This is, after all, a woman who once owned the world's largest dog, a great dane called Sir Galahad, who stood more than 7ft on his hind legs. This small but feisty woman, was not about to be stopped from doing what she has done regularly for 30 years.

Dogs are one of her many passions, but the greatest of her passions are the wild mushrooms around her home in the forest. It was the defence of her right to pick as many as she likes and to sell them to hotels and chefs that lay behind her arrest.

After four years of legal battles involving a criminal prosecution for theft, and a civil suit over the right to pick on common land - she won both - she has won a unique licence from the Department for Environment Food and Rural Affairs. She can pick wild fungi for life in the forest. As she said when The Independent joined her on her daily foraging trip this week: "At least it means the Forestry Commission aren't always watching me when I have a pee in the forest".

We set off from Gorse Meadow, near Lymington, their guesthouse and mushroom headquarters, with the apron-clad Mrs Tee, 64, at the wheel of her blue Rolls Royce with her husband John in the passenger seat.

Together they recount their battles with bureaucracy: "Thirty-two court appearances before the judge threw the criminal case out. Thirty two!" The judge attacked the waste of public money; John, with relish, adds: "It's cost them nearly a million pounds altogether. I had the letter this morning."

Officialdom sometimes needs her: "The health people in Southampton had these girolles from France they could not identify. They were ticking!" she laughs. "They came from near Chernobyl, they were radioactive!"

As a child in southern Germany, mushrooms were a vital food source in the lean postwar years. She became an air stewardess, married and settled in the New Forest. In the mid-70s, Mrs Tee began picking and eventually selling the mushrooms .

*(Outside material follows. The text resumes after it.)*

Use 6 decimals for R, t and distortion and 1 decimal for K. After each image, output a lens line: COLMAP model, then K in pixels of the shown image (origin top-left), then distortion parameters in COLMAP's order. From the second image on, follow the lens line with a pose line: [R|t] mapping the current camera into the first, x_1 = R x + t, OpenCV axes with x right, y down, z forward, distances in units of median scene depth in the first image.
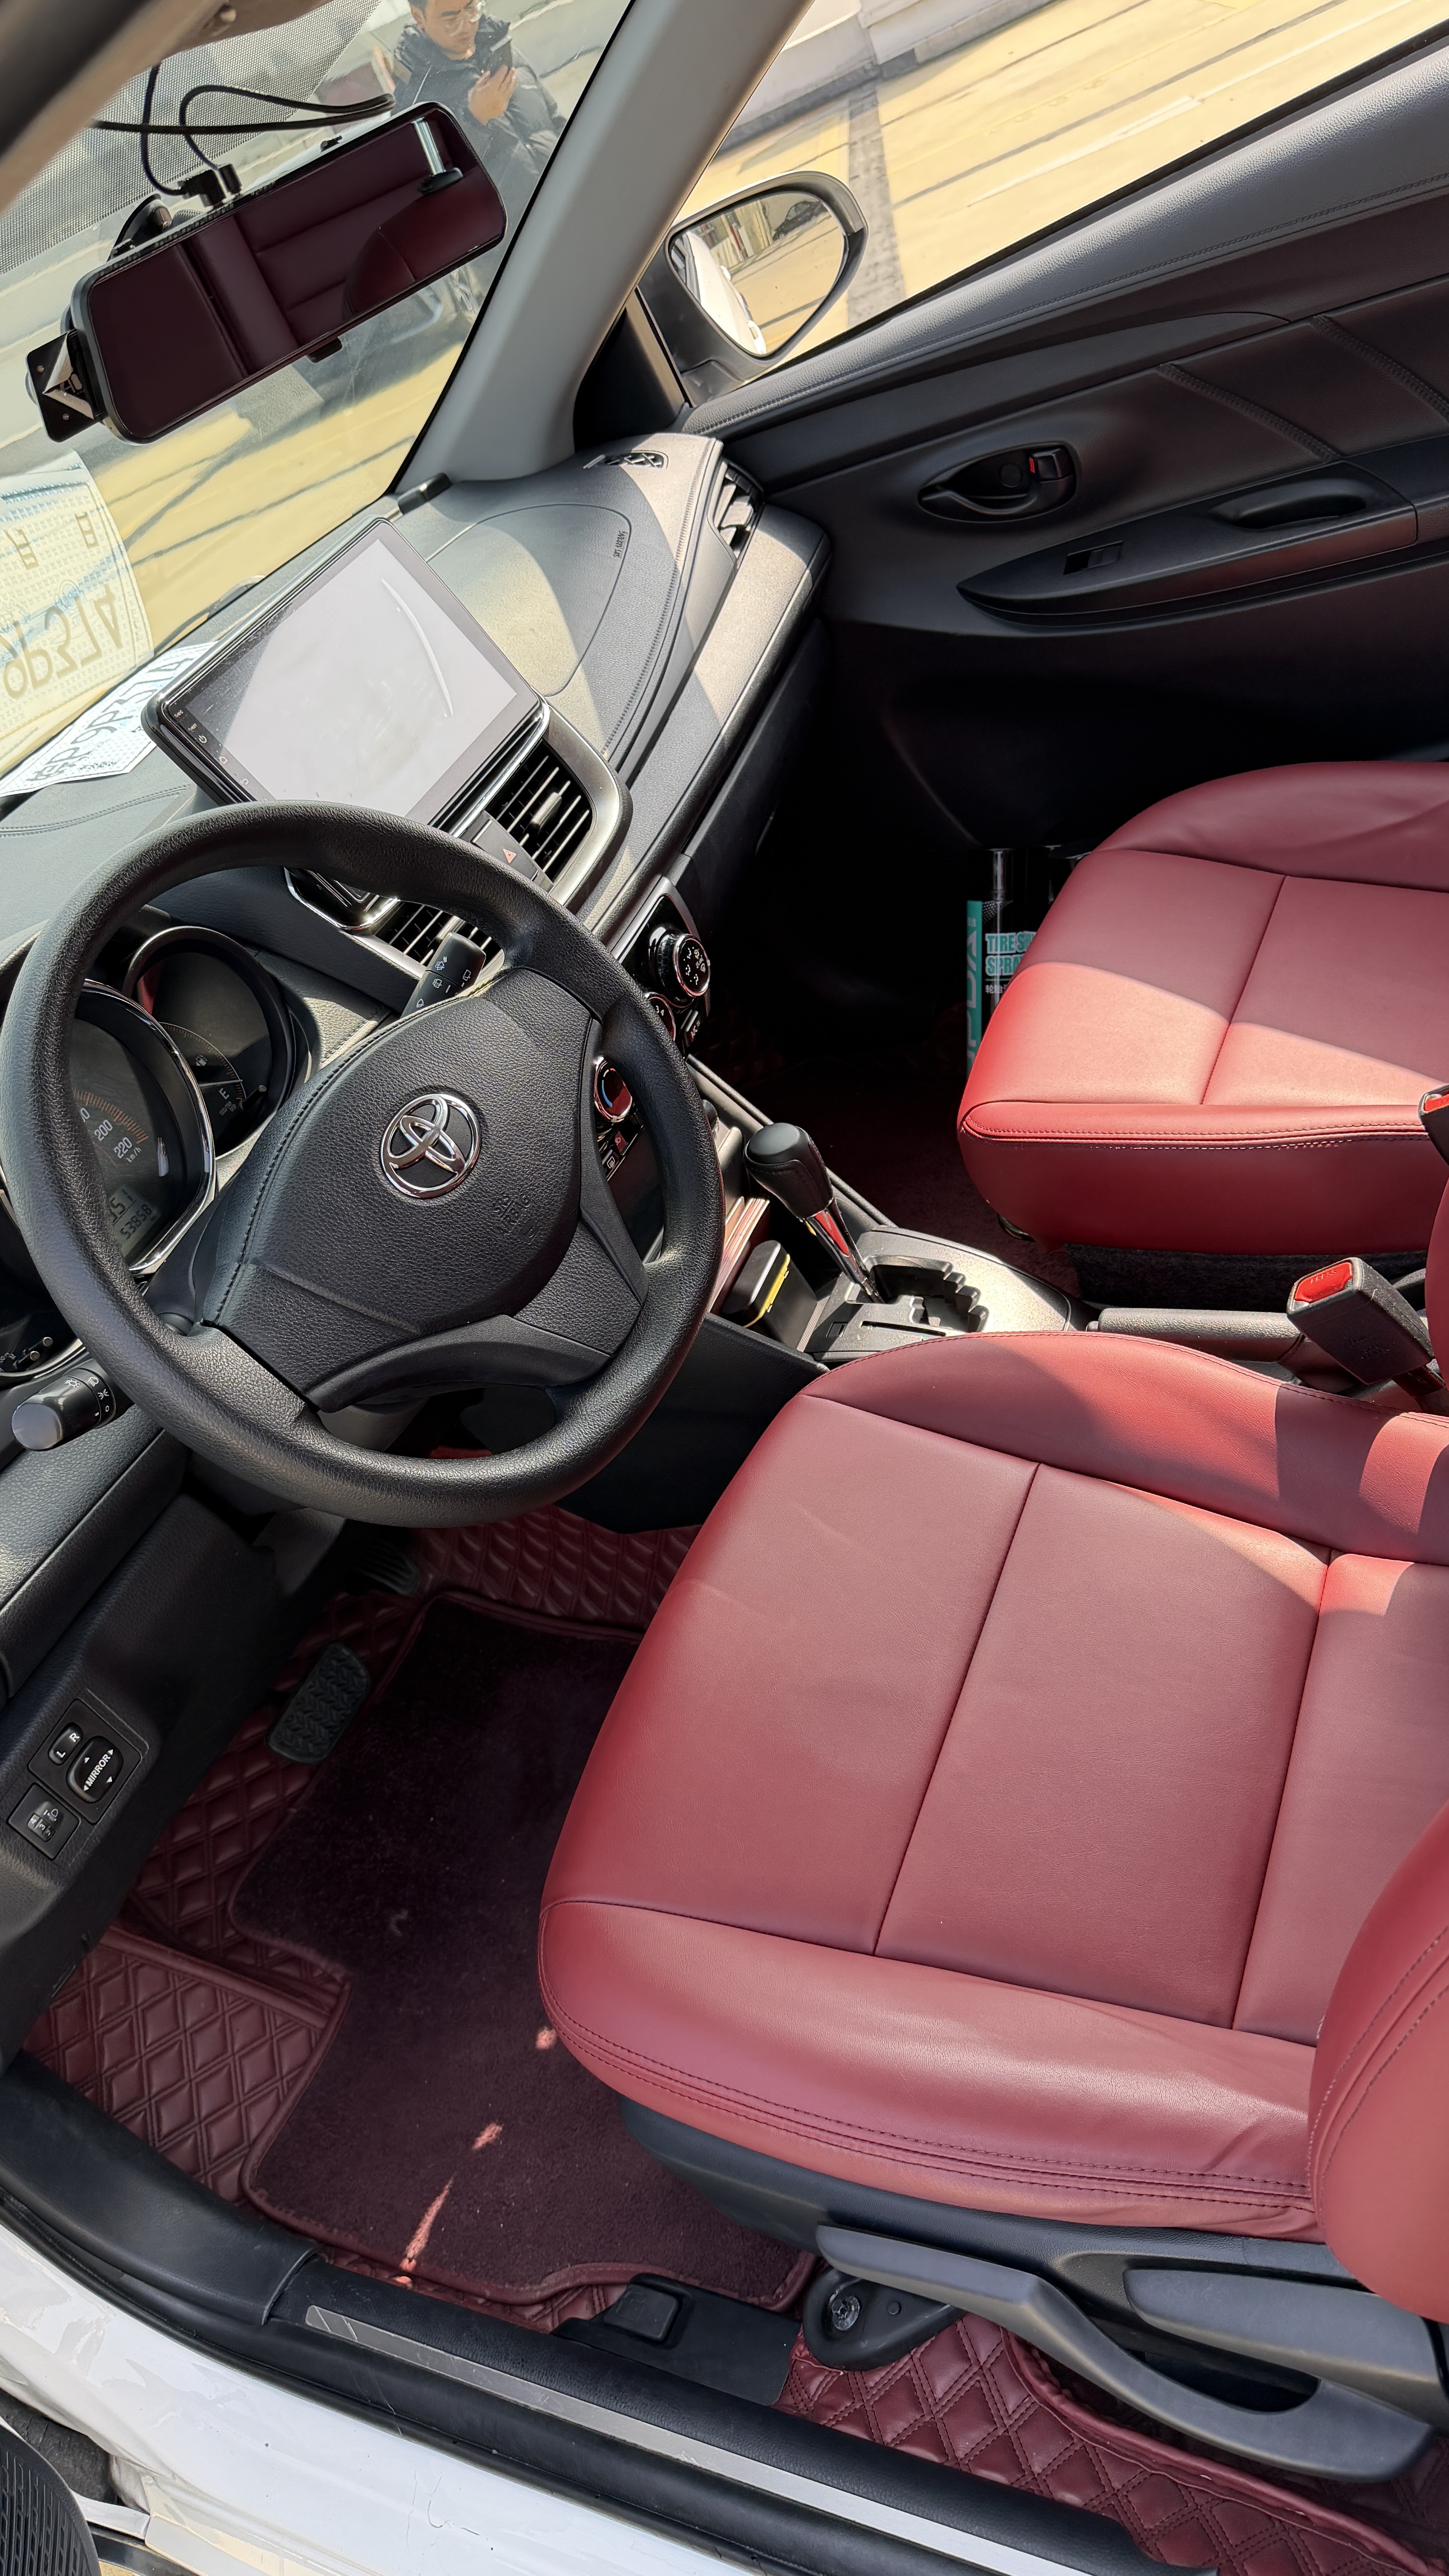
lens RADIAL K [[1797.9, 0, 724.5], [0, 1797.9, 1288.0], [0, 0, 1]] dist [0.047979, -0.056940]
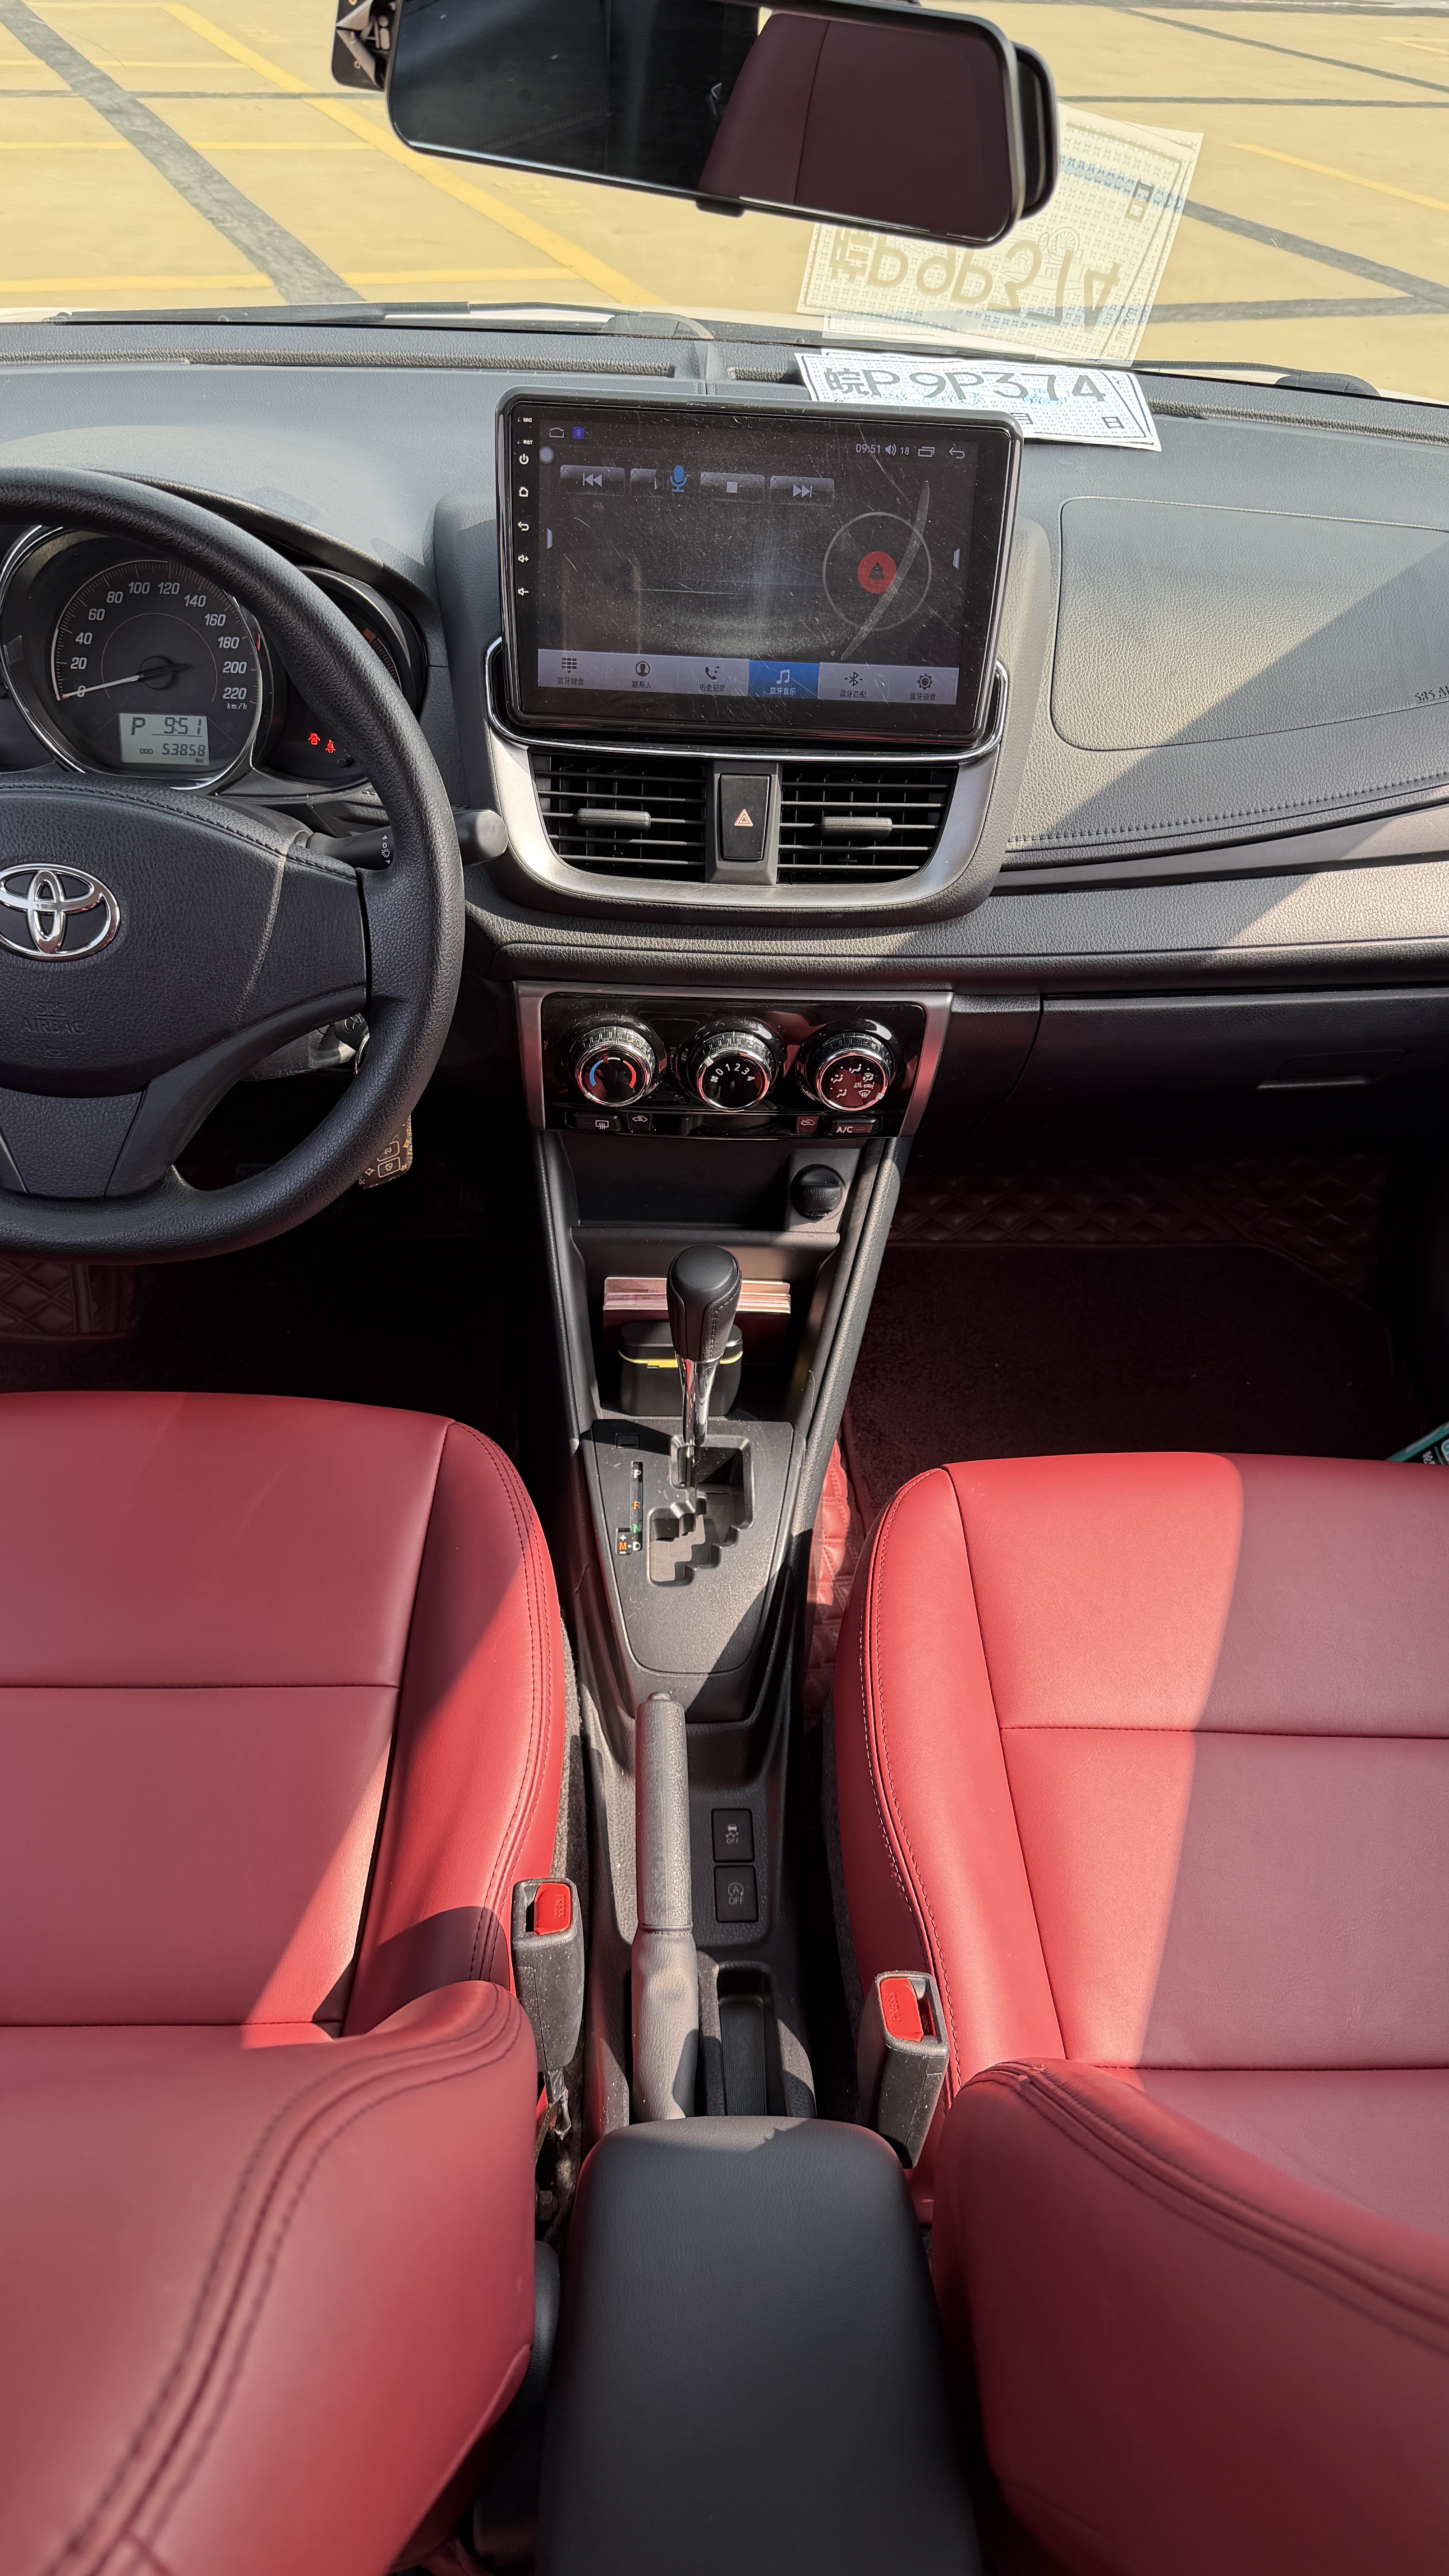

"Mrs Tee's Wild Mushrooms" was doing nicely until 1998 when the Forestry Commission told her not to pick more than the permitted daily 1.5kilos. Several run-ins later, the commission called in the police.

Mrs Tee stops the car, dons her ever-present Barbour and takes a sharp left into the bracken, marching deep into the forest. We are after winter chanterelles, and pied de mouton, or "hedgehog" mushrooms. She begins furiously picking away, nipping the small brown fungi just above the root. "Look," she says, parting the bracken, "they are everywhere. How can the commission say we are depriving the forest, they know nothing. There's enough for everyone."

Heading home, Mrs Tee tells how, come April, she will be searching the verges of this busy road for the coveted St George's mushroom. "I have to keep my bottom facing away from the cars otherwise I will get hit," she roars.

The Rolls comes to a sudden halt. "She does this all the time," says John. And Mrs Tee is off into the woods in search of something that caught her eye: "Sparassis crispa," she cries, a small woman in an apron and a determined look in her eye.